--- START ---

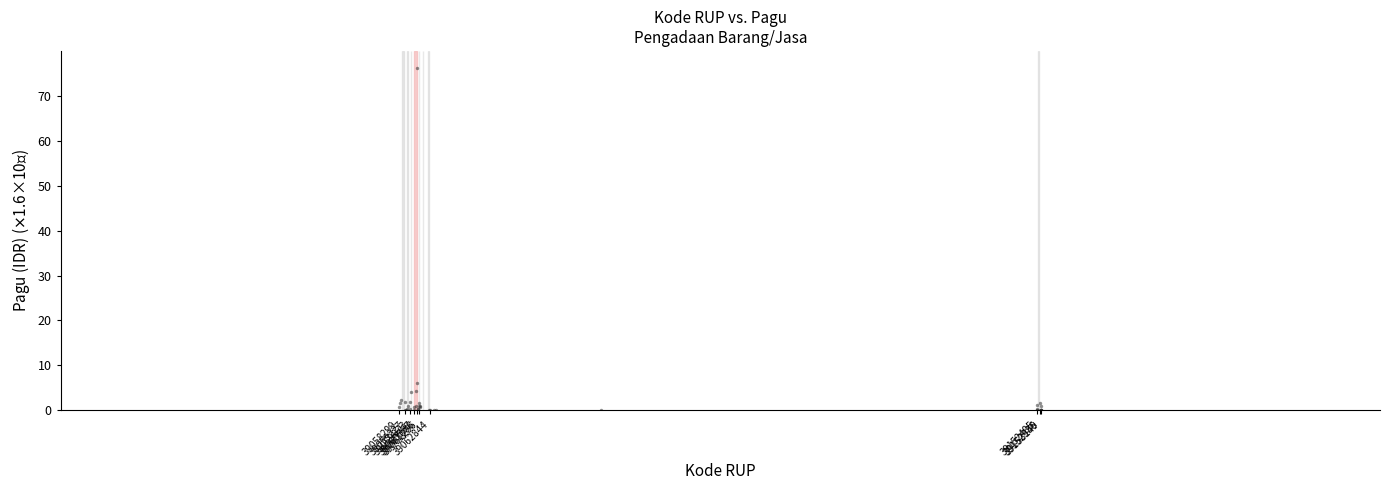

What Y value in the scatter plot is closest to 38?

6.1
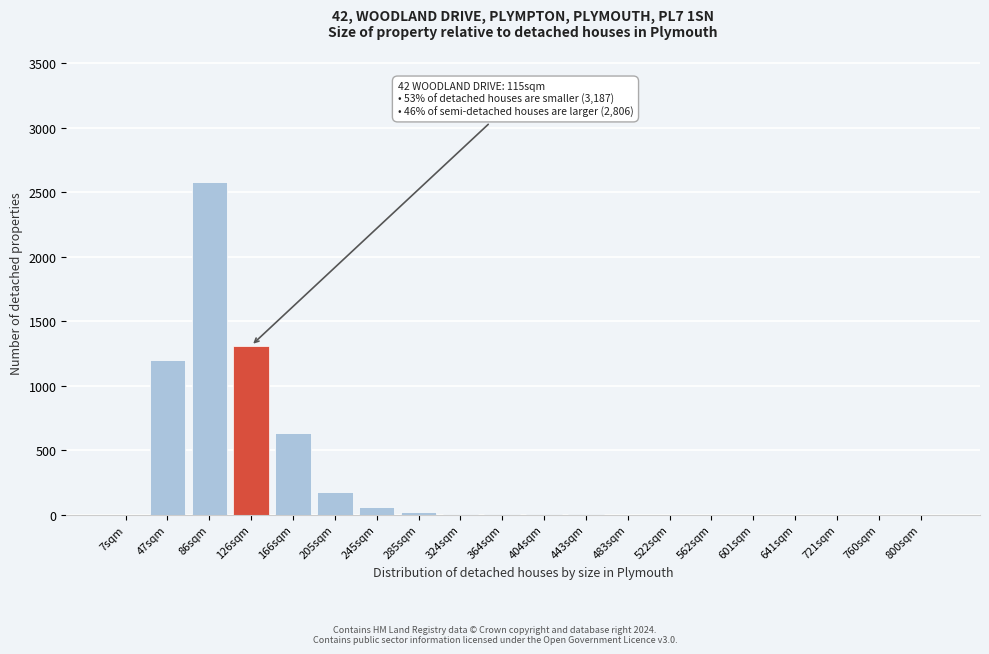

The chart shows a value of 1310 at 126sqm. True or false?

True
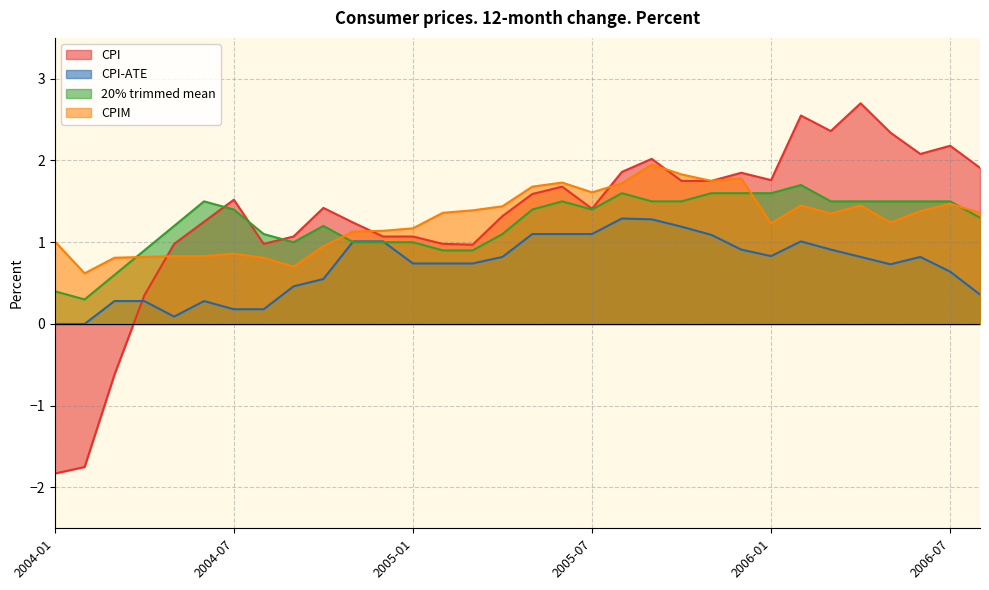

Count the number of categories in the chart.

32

--- END ---

Exercise requirements:
Copy every line in the records above that contains the word "chart".

Answer to the exercise:
The chart shows a value of 1310 at 126sqm. True or false?
Count the number of categories in the chart.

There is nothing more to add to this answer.